[Extracted data entries]

-*-*-

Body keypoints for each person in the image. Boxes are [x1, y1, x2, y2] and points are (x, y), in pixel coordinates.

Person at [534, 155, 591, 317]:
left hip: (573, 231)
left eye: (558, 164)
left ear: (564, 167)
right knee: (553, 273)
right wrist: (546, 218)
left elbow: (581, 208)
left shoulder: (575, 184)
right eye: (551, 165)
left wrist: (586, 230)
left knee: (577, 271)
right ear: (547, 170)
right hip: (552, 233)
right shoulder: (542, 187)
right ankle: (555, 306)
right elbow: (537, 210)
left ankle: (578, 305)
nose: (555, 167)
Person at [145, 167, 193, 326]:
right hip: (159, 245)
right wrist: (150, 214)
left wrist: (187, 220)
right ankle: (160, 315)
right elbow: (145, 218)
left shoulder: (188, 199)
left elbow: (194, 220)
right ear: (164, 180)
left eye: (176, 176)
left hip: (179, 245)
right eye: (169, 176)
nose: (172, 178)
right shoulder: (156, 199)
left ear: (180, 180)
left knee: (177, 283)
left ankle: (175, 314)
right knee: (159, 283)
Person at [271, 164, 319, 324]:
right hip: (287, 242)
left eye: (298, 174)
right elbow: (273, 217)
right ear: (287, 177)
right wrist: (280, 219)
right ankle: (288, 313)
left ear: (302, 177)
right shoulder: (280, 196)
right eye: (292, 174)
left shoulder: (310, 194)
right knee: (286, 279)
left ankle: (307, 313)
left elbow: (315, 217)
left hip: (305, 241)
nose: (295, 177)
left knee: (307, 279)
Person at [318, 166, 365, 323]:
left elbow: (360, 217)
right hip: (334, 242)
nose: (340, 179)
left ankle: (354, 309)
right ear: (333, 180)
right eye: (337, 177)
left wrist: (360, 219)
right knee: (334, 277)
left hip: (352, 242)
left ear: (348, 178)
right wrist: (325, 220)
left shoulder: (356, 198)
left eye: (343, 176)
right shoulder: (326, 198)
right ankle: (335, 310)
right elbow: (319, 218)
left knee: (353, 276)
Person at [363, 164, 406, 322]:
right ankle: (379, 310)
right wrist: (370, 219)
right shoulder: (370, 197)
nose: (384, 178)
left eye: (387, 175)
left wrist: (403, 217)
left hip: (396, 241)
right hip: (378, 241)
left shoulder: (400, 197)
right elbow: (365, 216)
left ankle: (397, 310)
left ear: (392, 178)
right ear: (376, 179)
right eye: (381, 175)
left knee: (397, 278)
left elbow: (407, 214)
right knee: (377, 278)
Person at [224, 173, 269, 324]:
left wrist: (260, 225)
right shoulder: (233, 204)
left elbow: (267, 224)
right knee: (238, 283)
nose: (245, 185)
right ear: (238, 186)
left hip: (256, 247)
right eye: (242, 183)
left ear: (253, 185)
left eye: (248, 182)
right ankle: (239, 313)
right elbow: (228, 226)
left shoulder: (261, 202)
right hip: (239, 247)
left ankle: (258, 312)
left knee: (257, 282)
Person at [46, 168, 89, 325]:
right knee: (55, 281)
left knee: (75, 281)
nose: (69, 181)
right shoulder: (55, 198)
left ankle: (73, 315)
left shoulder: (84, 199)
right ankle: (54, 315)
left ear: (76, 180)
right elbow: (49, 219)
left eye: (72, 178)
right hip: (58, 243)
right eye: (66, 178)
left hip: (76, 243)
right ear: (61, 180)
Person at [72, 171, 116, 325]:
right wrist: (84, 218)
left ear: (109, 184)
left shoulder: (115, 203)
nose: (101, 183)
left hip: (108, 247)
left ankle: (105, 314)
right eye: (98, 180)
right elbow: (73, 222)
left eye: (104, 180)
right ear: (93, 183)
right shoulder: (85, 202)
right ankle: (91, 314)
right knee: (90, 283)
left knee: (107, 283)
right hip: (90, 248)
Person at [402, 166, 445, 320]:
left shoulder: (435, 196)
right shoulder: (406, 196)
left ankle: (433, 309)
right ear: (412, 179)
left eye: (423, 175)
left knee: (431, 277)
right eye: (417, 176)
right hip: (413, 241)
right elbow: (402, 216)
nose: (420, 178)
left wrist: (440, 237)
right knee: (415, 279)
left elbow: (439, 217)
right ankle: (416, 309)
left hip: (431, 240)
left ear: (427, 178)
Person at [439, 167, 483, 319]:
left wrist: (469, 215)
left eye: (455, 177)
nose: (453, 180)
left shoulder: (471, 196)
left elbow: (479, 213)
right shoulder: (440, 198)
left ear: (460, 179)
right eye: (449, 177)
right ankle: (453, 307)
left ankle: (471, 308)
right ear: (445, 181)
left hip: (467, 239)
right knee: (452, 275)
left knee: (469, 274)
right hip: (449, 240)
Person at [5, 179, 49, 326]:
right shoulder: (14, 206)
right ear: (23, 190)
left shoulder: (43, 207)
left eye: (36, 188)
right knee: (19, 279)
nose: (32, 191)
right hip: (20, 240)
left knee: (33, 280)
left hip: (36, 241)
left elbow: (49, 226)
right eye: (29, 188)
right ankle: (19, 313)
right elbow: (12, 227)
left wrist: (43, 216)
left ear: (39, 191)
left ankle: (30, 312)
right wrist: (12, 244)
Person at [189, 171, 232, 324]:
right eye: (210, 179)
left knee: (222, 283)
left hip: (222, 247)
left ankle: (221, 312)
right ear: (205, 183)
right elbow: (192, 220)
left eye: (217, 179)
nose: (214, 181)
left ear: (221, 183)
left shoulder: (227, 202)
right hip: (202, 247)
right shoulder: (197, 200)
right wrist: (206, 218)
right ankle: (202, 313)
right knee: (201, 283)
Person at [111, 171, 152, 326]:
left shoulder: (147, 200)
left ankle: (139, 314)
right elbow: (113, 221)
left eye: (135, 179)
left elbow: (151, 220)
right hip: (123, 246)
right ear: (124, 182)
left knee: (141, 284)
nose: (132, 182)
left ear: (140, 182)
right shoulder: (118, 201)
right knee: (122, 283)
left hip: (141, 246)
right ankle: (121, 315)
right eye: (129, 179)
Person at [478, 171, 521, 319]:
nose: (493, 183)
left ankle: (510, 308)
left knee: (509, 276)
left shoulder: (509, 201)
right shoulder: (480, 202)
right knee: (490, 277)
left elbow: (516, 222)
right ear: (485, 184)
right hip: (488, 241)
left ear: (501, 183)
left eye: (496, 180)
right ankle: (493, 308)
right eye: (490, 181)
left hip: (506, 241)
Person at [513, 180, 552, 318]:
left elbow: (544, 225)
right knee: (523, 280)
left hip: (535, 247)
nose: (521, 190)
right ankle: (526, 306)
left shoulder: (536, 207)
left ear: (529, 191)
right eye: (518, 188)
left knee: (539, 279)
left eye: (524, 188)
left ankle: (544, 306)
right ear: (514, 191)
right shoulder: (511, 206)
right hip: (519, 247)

-*-*-

Work instruction: Write out every entry once more, precisely as it stands.

Solution to this task:
Body keypoints for each person in the image. Boxes are [x1, y1, x2, y2] and points are (x, y), in pixel coordinates.

Person at [534, 155, 591, 317]:
left hip: (573, 231)
left eye: (558, 164)
left ear: (564, 167)
right knee: (553, 273)
right wrist: (546, 218)
left elbow: (581, 208)
left shoulder: (575, 184)
right eye: (551, 165)
left wrist: (586, 230)
left knee: (577, 271)
right ear: (547, 170)
right hip: (552, 233)
right shoulder: (542, 187)
right ankle: (555, 306)
right elbow: (537, 210)
left ankle: (578, 305)
nose: (555, 167)
Person at [145, 167, 193, 326]:
right hip: (159, 245)
right wrist: (150, 214)
left wrist: (187, 220)
right ankle: (160, 315)
right elbow: (145, 218)
left shoulder: (188, 199)
left elbow: (194, 220)
right ear: (164, 180)
left eye: (176, 176)
left hip: (179, 245)
right eye: (169, 176)
nose: (172, 178)
right shoulder: (156, 199)
left ear: (180, 180)
left knee: (177, 283)
left ankle: (175, 314)
right knee: (159, 283)
Person at [271, 164, 319, 324]:
right hip: (287, 242)
left eye: (298, 174)
right elbow: (273, 217)
right ear: (287, 177)
right wrist: (280, 219)
right ankle: (288, 313)
left ear: (302, 177)
right shoulder: (280, 196)
right eye: (292, 174)
left shoulder: (310, 194)
right knee: (286, 279)
left ankle: (307, 313)
left elbow: (315, 217)
left hip: (305, 241)
nose: (295, 177)
left knee: (307, 279)
Person at [318, 166, 365, 323]:
left elbow: (360, 217)
right hip: (334, 242)
nose: (340, 179)
left ankle: (354, 309)
right ear: (333, 180)
right eye: (337, 177)
left wrist: (360, 219)
right knee: (334, 277)
left hip: (352, 242)
left ear: (348, 178)
right wrist: (325, 220)
left shoulder: (356, 198)
left eye: (343, 176)
right shoulder: (326, 198)
right ankle: (335, 310)
right elbow: (319, 218)
left knee: (353, 276)
Person at [363, 164, 406, 322]:
right ankle: (379, 310)
right wrist: (370, 219)
right shoulder: (370, 197)
nose: (384, 178)
left eye: (387, 175)
left wrist: (403, 217)
left hip: (396, 241)
right hip: (378, 241)
left shoulder: (400, 197)
right elbow: (365, 216)
left ankle: (397, 310)
left ear: (392, 178)
right ear: (376, 179)
right eye: (381, 175)
left knee: (397, 278)
left elbow: (407, 214)
right knee: (377, 278)
Person at [224, 173, 269, 324]:
left wrist: (260, 225)
right shoulder: (233, 204)
left elbow: (267, 224)
right knee: (238, 283)
nose: (245, 185)
right ear: (238, 186)
left hip: (256, 247)
right eye: (242, 183)
left ear: (253, 185)
left eye: (248, 182)
right ankle: (239, 313)
right elbow: (228, 226)
left shoulder: (261, 202)
right hip: (239, 247)
left ankle: (258, 312)
left knee: (257, 282)
Person at [46, 168, 89, 325]:
right knee: (55, 281)
left knee: (75, 281)
nose: (69, 181)
right shoulder: (55, 198)
left ankle: (73, 315)
left shoulder: (84, 199)
right ankle: (54, 315)
left ear: (76, 180)
right elbow: (49, 219)
left eye: (72, 178)
right hip: (58, 243)
right eye: (66, 178)
left hip: (76, 243)
right ear: (61, 180)
Person at [72, 171, 116, 325]:
right wrist: (84, 218)
left ear: (109, 184)
left shoulder: (115, 203)
nose: (101, 183)
left hip: (108, 247)
left ankle: (105, 314)
right eye: (98, 180)
right elbow: (73, 222)
left eye: (104, 180)
right ear: (93, 183)
right shoulder: (85, 202)
right ankle: (91, 314)
right knee: (90, 283)
left knee: (107, 283)
right hip: (90, 248)
Person at [402, 166, 445, 320]:
left shoulder: (435, 196)
right shoulder: (406, 196)
left ankle: (433, 309)
right ear: (412, 179)
left eye: (423, 175)
left knee: (431, 277)
right eye: (417, 176)
right hip: (413, 241)
right elbow: (402, 216)
nose: (420, 178)
left wrist: (440, 237)
right knee: (415, 279)
left elbow: (439, 217)
right ankle: (416, 309)
left hip: (431, 240)
left ear: (427, 178)
Person at [439, 167, 483, 319]:
left wrist: (469, 215)
left eye: (455, 177)
nose: (453, 180)
left shoulder: (471, 196)
left elbow: (479, 213)
right shoulder: (440, 198)
left ear: (460, 179)
right eye: (449, 177)
right ankle: (453, 307)
left ankle: (471, 308)
right ear: (445, 181)
left hip: (467, 239)
right knee: (452, 275)
left knee: (469, 274)
right hip: (449, 240)
Person at [5, 179, 49, 326]:
right shoulder: (14, 206)
right ear: (23, 190)
left shoulder: (43, 207)
left eye: (36, 188)
right knee: (19, 279)
nose: (32, 191)
right hip: (20, 240)
left knee: (33, 280)
left hip: (36, 241)
left elbow: (49, 226)
right eye: (29, 188)
right ankle: (19, 313)
right elbow: (12, 227)
left wrist: (43, 216)
left ear: (39, 191)
left ankle: (30, 312)
right wrist: (12, 244)
Person at [189, 171, 232, 324]:
right eye: (210, 179)
left knee: (222, 283)
left hip: (222, 247)
left ankle: (221, 312)
right ear: (205, 183)
right elbow: (192, 220)
left eye: (217, 179)
nose: (214, 181)
left ear: (221, 183)
left shoulder: (227, 202)
right hip: (202, 247)
right shoulder: (197, 200)
right wrist: (206, 218)
right ankle: (202, 313)
right knee: (201, 283)
Person at [111, 171, 152, 326]:
left shoulder: (147, 200)
left ankle: (139, 314)
right elbow: (113, 221)
left eye: (135, 179)
left elbow: (151, 220)
right hip: (123, 246)
right ear: (124, 182)
left knee: (141, 284)
nose: (132, 182)
left ear: (140, 182)
right shoulder: (118, 201)
right knee: (122, 283)
left hip: (141, 246)
right ankle: (121, 315)
right eye: (129, 179)
Person at [478, 171, 521, 319]:
nose: (493, 183)
left ankle: (510, 308)
left knee: (509, 276)
left shoulder: (509, 201)
right shoulder: (480, 202)
right knee: (490, 277)
left elbow: (516, 222)
right ear: (485, 184)
right hip: (488, 241)
left ear: (501, 183)
left eye: (496, 180)
right ankle: (493, 308)
right eye: (490, 181)
left hip: (506, 241)
Person at [513, 180, 552, 318]:
left elbow: (544, 225)
right knee: (523, 280)
left hip: (535, 247)
nose: (521, 190)
right ankle: (526, 306)
left shoulder: (536, 207)
left ear: (529, 191)
right eye: (518, 188)
left knee: (539, 279)
left eye: (524, 188)
left ankle: (544, 306)
right ear: (514, 191)
right shoulder: (511, 206)
right hip: (519, 247)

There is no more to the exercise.